Holidays on low carb are all about compromise. So my idea for next year’s celebration would be to use regular bread in the stuffing, but only a quarter as much as I usually use.  Normally I use two loaves of bread if I make the stuffing the carb filled way, so half a loaf of bread and then maybe chop up some apples and throw in some craisins to make up the missing volume with something that has some nutritional value and is not just glucose and all the bad stuff that’s in the engineered wheat that’s only available now.  Maybe some nut meal added to the stuffing would work too.  Or hey, just some chopped nuts.
The menu was turkey stuffed with sausage dressing made with low carb bread, mock potatoes – cauliflower mashed with sour cream and cheese with bacon bits crumbled on top, cheese biscuits made with Carbquik,  and steamed green beans.  Beforehand we had parmesan crisps with flavored cream cheese for dipping and some nut crackers along with some cream cheese stuffed olives. For dessert we had made sugar free pecan pie, pumpkin pie, and dutch apple pie.  I still want to tweak the crusts on those pies, and should have doubled the topping for the dutch apple pie, but they were good.
One of my brother’s arguments for just having the traditional feast and not worrying about carbs is that he has had success with having one day a week where he can eat anything he wants. My sister-in-law was quick to point out that his idea would be fine, if there weren’t a ton of leftovers so that meant you’d be eating a bunch of carbs for several days. We’re just trying to minimize the impact. My argument against carbing out on holidays is that the one day a week pass doesn’t work for me. One meal a week, but not an entire day can work for me, but it’s not optimal. Even with what we were doing I knew we were eating way more carbs than I normally would, so it felt like a treat to me, even though the stuffing sucked.
So that’s the plan going forward. I think I will still make the biscuits because those suckers were gone by the next day and if my brother wants regular biscuits, he can make them. Just pop open a can. If you’re going to complain, then make what you want, I say. I’m willing to compromise to a certain point, but I expect the same willingness from the opposing side. 

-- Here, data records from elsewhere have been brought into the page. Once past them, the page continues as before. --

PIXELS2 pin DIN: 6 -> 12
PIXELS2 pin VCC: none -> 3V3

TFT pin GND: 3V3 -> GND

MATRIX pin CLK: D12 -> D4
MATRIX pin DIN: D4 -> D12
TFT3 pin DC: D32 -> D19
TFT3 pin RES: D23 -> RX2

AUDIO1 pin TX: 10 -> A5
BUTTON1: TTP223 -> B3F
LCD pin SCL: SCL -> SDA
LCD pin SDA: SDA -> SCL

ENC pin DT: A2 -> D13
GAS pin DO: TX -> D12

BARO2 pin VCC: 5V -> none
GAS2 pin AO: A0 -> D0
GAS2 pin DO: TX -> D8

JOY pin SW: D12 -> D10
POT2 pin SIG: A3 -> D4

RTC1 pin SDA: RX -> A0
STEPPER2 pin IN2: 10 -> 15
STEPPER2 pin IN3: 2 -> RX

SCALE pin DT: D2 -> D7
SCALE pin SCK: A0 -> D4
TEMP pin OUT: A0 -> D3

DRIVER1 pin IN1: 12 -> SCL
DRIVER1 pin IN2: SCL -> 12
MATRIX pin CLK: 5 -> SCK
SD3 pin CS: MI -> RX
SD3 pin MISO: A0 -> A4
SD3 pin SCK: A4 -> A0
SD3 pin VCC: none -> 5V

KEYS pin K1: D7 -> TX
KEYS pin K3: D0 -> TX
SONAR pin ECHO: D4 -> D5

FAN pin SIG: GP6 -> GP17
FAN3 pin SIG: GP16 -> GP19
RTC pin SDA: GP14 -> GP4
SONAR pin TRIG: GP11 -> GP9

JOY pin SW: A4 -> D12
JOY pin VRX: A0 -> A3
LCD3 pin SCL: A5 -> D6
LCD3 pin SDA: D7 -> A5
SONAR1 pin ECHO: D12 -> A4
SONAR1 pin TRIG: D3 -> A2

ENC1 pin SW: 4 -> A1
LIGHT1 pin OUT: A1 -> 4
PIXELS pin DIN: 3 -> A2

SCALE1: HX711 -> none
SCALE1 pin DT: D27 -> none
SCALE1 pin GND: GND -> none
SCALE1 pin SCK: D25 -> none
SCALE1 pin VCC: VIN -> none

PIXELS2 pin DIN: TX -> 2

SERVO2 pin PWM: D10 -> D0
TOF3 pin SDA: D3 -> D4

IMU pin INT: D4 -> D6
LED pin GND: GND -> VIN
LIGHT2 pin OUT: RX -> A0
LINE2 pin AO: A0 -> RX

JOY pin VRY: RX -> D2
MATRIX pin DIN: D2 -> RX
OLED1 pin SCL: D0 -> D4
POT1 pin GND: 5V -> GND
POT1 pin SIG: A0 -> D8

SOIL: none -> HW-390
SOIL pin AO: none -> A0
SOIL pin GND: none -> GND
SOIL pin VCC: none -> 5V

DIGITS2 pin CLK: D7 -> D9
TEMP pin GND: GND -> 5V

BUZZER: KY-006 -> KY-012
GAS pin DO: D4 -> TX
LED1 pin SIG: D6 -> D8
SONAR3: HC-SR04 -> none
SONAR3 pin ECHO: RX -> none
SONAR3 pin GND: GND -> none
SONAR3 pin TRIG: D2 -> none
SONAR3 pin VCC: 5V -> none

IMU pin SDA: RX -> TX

The other thing I will say is that I’m doing low carb not just to lose weight but to eat healthier and while I admit that a treat or small break from time to time is not going to kill me, I want to err on the side of health, even on Thanksgiving. Why do that to your body in the name of celebration. I’d rather drink my carbs. Yeah, that’s bad too, but if you’re doing both like we were, I’d rather cut out the sugar and flour, but that’s me. I know Thanksgiving is for families, but even my nephew who is on a baseball scholarship is low carb too.  But I will try to compromise.  And if the next stuffing recipe doesn’t work, then I’ll make mine in a separate dish and he can make his.
As a final note we decided that because my brother does not like white meat, that next year we will just make turkey thighs and layer them over the dishes of stuffing while they cook. That could work for two kinds of stuffing. Yay! But like I said, I will make mine and whoever wants the diabetic coma shock version, can make theirs.